Naquela manhã de Outono, Luísa saía cedo, como de costume, para se dedicar a uma tarefa que ela levava a cabo com mestria e o conhecimento profundo que se exigia.
Luísa, ainda jovem, era uma exímia colectora de cogumelos selvagens.
Possuía o raro talento, intuição sublime, que lhe permitia descobrir, ainda dentro da terra, apenas por nuances no terreno, os diversos tipos, espécies e subespécies, distinguindo de imediato os comestíveis dos outros. Os indigestos, os de mau gosto e, ainda pior, os venenosos.
Nessa manhã em particular, aromas da terra húmida apelavam inconscientemente aos profundos mistérios da natureza, a seres etéreos e espíritos que só se vislumbram pelas janelas dos cheiros e pelos sons que surgem do fundo das florestas, quase surdos, quase adivinhados.
Luísa entrou por uma vereda onde não se lembrara nunca de ter procurado os apreciados - e bem vendidos - frutos do ventre da Deusa Mãe Terra, que os Homens aprenderam a adorar sob as formas exóticas nos seus mundos ocultos, algures onde as almas comunicam com os segredos confessados entre as línguas e os estômagos.
Afastou uns fetos recém despontados pelas recentes chuvas e embrenhou-se mais na mata densa onde o mundo vegetal concorre ferozmente por um lugar ao sol. Afastou alguns ramos que se lhe atravessavam no caminho e, quando estava prestes a desistir e voltar para trás, viu-se repentinamente a desembocar numa clareira, coberta de pequenas elevações no terreno. Noutros sítios, junto às raízes de velhas árvores, rebentavam já em pujança, de chapeletas orgulhosas desafiando das abrigadas meias sombras, o mundo sedento de luz das companheiras verdes que fazem depender toda a sua existência das intrincadas funções químicas e clorofilinas.
Viu de imediato, com a sua sensibilidade, tratar-se de espécies comestíveis, de bom tamanho, ali só para ela, num reduto que ninguém sabia existir.

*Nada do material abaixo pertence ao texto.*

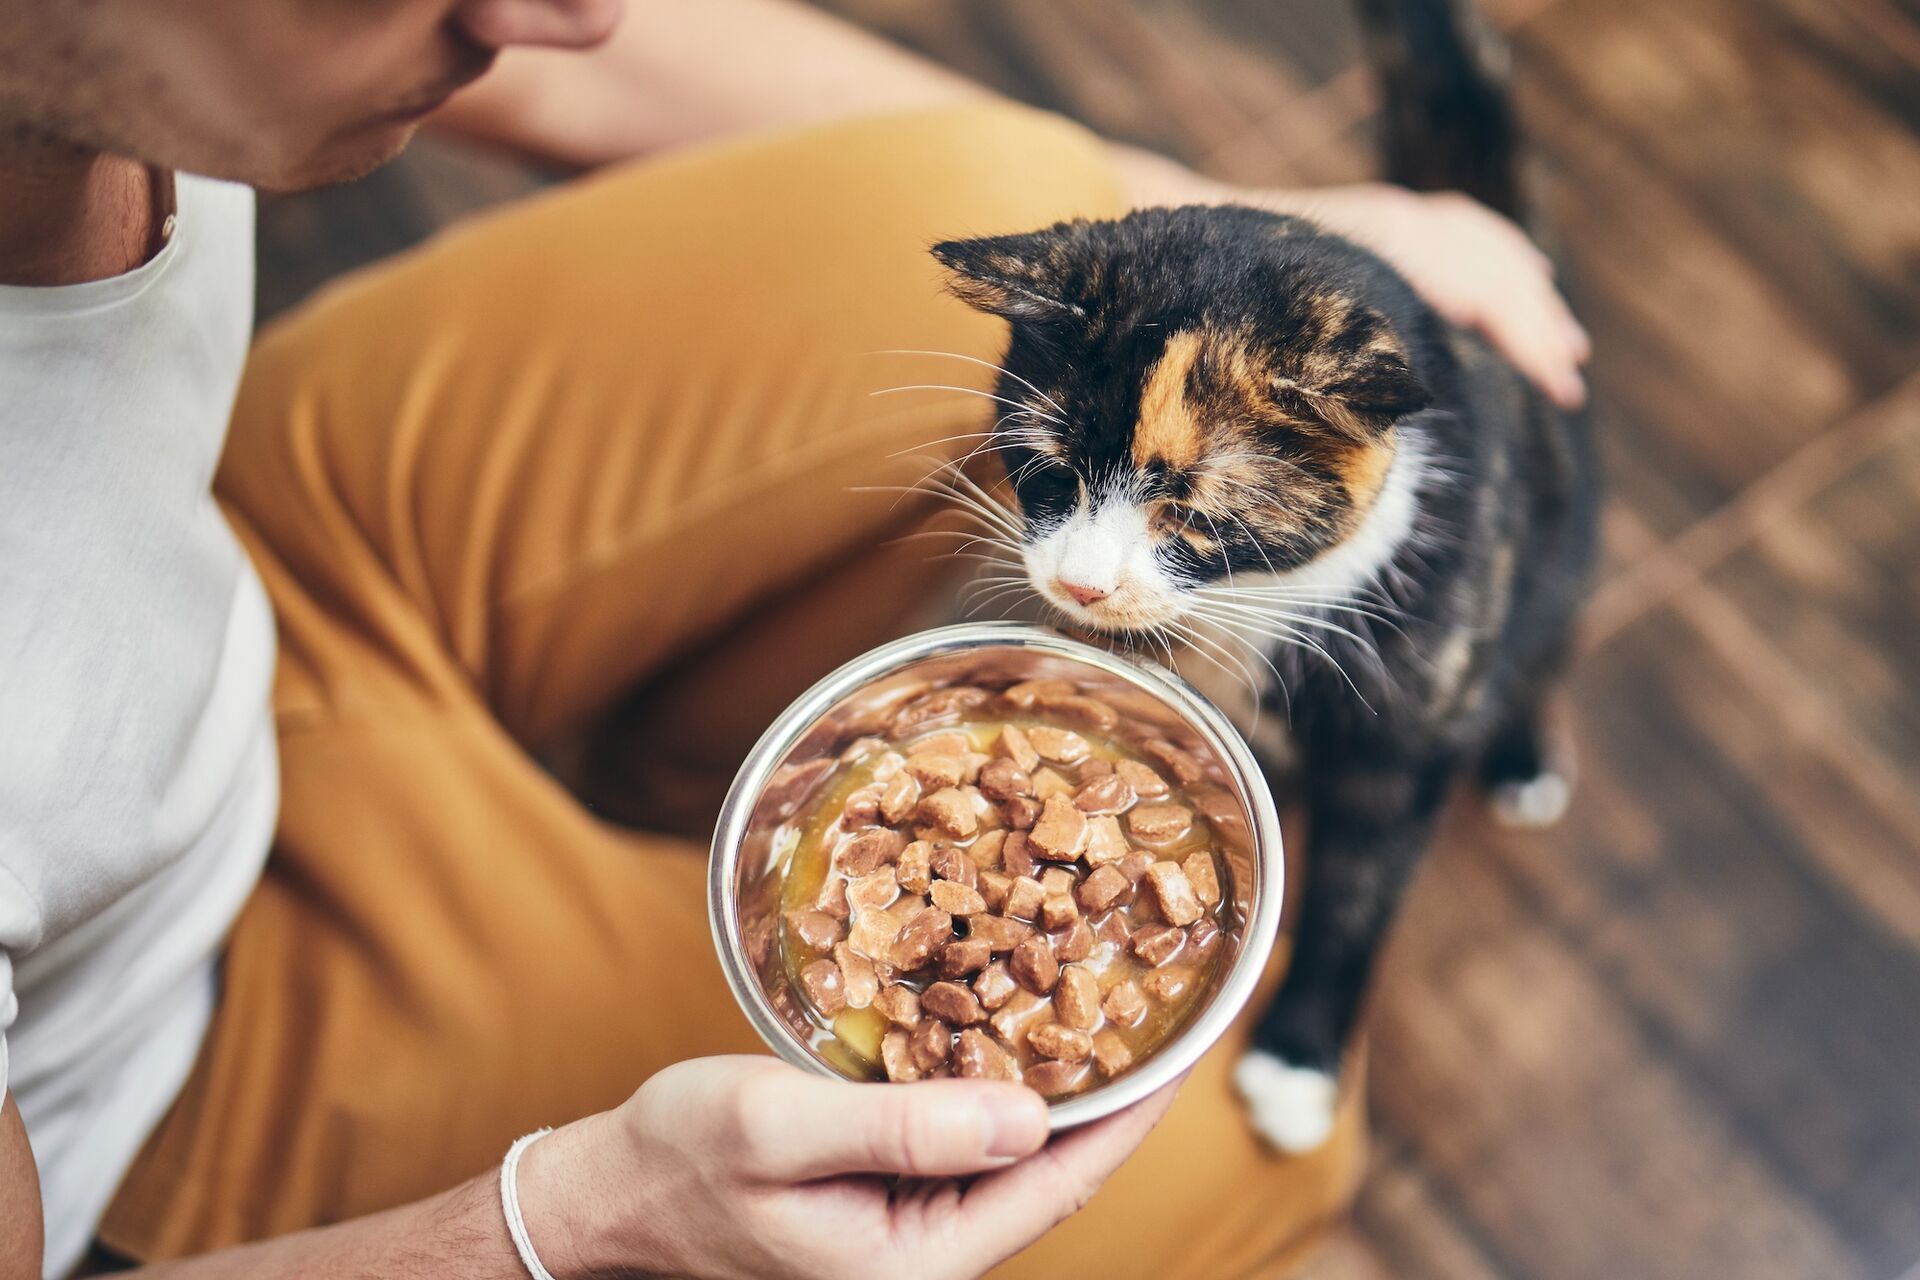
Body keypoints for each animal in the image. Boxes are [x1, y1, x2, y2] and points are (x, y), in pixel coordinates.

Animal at [921, 0, 1597, 1159]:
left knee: (1544, 647)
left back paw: (1520, 755)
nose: (1083, 589)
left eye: (1192, 514)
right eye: (1048, 471)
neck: (1249, 610)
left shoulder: (1402, 730)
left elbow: (1357, 892)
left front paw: (1298, 1064)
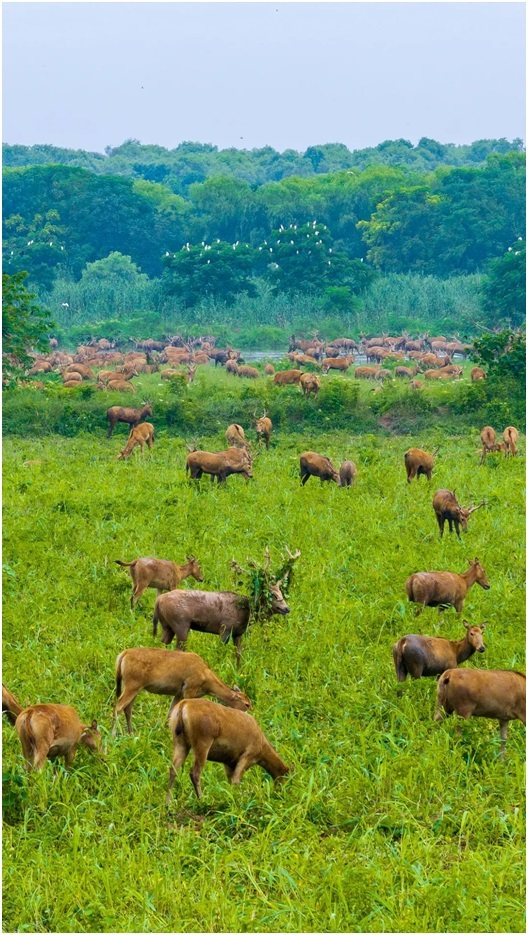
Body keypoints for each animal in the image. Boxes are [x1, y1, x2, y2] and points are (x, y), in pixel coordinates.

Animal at [112, 648, 253, 736]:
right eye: (246, 704)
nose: (251, 713)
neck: (206, 680)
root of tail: (123, 655)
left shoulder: (178, 692)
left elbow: (171, 712)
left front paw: (165, 732)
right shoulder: (189, 689)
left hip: (133, 686)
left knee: (127, 708)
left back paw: (131, 733)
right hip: (132, 684)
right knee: (118, 706)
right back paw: (113, 735)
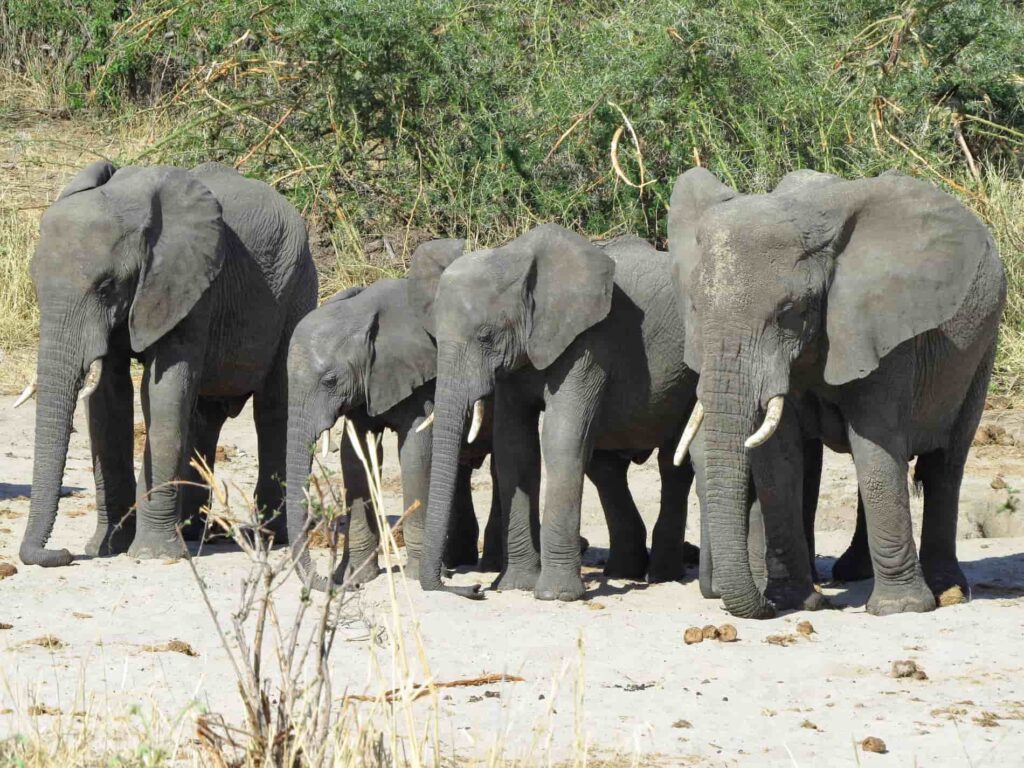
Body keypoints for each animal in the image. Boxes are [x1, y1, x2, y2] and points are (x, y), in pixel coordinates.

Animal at [18, 159, 315, 565]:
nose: (61, 553)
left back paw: (268, 536)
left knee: (273, 409)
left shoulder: (190, 285)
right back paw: (193, 531)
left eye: (106, 286)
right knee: (204, 416)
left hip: (297, 289)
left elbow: (163, 394)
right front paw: (107, 548)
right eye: (35, 283)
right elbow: (110, 400)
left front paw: (152, 555)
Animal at [284, 249, 499, 593]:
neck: (362, 312)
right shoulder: (366, 386)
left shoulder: (423, 377)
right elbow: (355, 457)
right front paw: (356, 577)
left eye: (330, 381)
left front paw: (411, 575)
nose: (331, 584)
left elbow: (416, 453)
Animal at [411, 225, 700, 606]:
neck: (514, 258)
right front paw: (515, 585)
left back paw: (663, 575)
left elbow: (561, 439)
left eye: (486, 336)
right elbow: (515, 448)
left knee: (672, 464)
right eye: (433, 338)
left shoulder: (589, 341)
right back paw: (624, 573)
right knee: (605, 468)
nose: (472, 588)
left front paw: (555, 595)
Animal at [667, 167, 1003, 618]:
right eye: (695, 309)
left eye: (789, 312)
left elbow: (875, 446)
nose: (763, 605)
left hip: (982, 347)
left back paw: (947, 589)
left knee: (945, 463)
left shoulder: (884, 329)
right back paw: (853, 573)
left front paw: (900, 609)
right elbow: (781, 458)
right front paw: (794, 600)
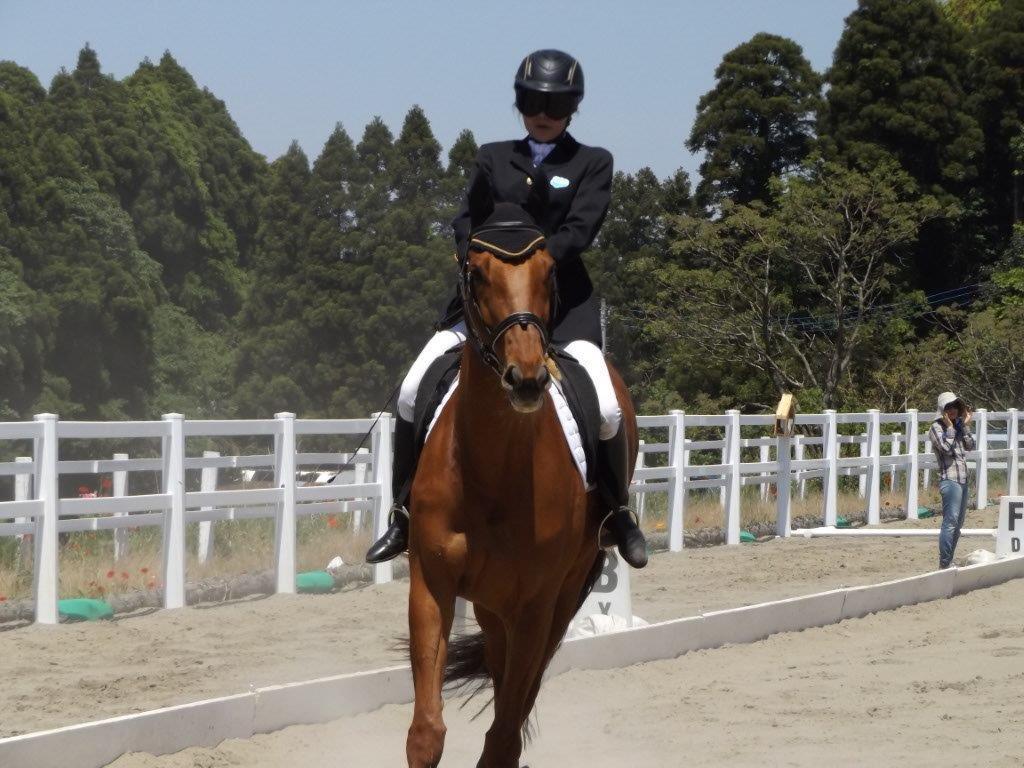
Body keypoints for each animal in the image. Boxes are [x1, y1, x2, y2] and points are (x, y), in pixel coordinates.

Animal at [402, 179, 639, 767]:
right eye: (476, 271)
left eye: (549, 271)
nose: (527, 378)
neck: (491, 469)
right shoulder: (433, 582)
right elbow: (426, 732)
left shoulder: (535, 605)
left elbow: (504, 734)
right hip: (491, 604)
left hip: (561, 596)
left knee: (520, 695)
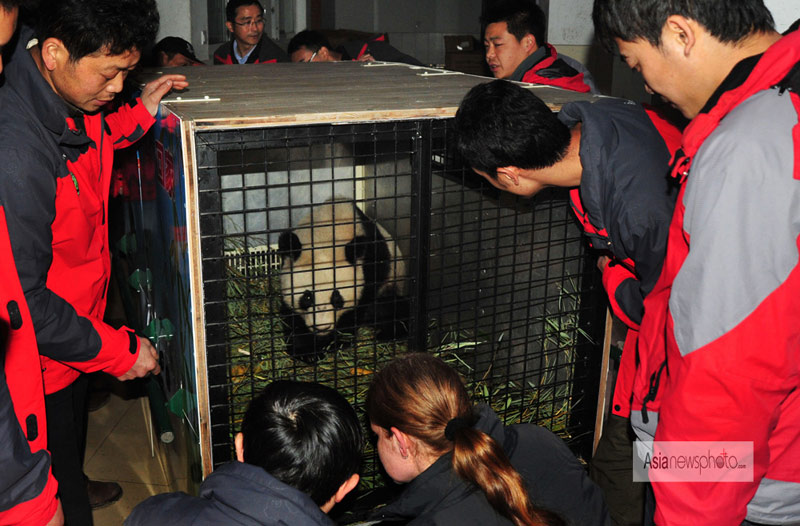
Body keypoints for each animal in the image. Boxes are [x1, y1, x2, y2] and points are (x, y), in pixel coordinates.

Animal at [278, 199, 410, 364]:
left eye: (337, 298)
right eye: (307, 297)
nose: (322, 328)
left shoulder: (371, 264)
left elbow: (360, 305)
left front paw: (337, 341)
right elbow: (291, 315)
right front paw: (307, 351)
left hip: (394, 282)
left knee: (391, 307)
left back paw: (390, 333)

Sentiu-se como o caçador de tesouros que de repente cai num poço cheio de dobrões de ouro. Ali havia certamente dezenas de quilos. Ficou exultante e de imediato puxou da velha colher, afastando a terra e colhendo os que estavam no ponto certo, voltando a abrigar outros para os dias seguintes.
Em menos de nada encheu o cesto que trazia, vendo-se obrigada a recorrer a mais um saco de pano que trazia com o propósito original de colher algumas ervas aromáticas.
Colheu mais e nem deu por ele, não fora o susto de ter ouvido uma breve e rouca voz:
- Aqui... por aqui...
Olhou ao seu redor assustada e, não vendo fosse quem fosse, pegou na cesta e no saco apressadamente para se retirar. Mas a voz, insistindo, em tom de súplica fê-la hesitar:
- Aqui em baixo. Ajuda-me...
Olhou melhor, sempre a guardar distância, presa entre a curiosidade e o medo.
Foi então que viu. Uma rã, junto ao pé de um arbusto!
Voltou a olhar para confirmar.
Incrédula, atreveu-se a dizer:
- És tu?! Uma rã que fala?!
Fez-se uma pausa.
- Na verdade, não sou uma rã... sou um príncipe. E uma feiticeira, uma bruxa má, encantou-me a viver o resto dos meus dias neste estado. Mas tu podes quebrar o encantamento. Por isso te pedi ajuda...
- Como posso ajudar-te? - perguntou.
- É simples, podes quebrar este feitiço, dás-me um beijo e eu fico novamente príncipe. Depois, como recompensa, casas comigo. Serás a minha princesa. Teremos muitos filhos, tratarás deles, da roupa deles, da minha roupa, da comida e das compras, limparás a casa... darás uma ajuda a reinar e à noite faremos amor. Seremos muito felizes.
Não deu resposta. Um silêncio sobreveio.
À noite, sentada à mesa, Luísa dizia para si:
- Casar contigo?! Ser a tua Princesa?! Eu?! Nem morta!
Entretanto, ia chupando umas perninhas de rã em molho de tomate, como entrada para o prato principal. Um fumegante e delicioso prato de cogumelos assados.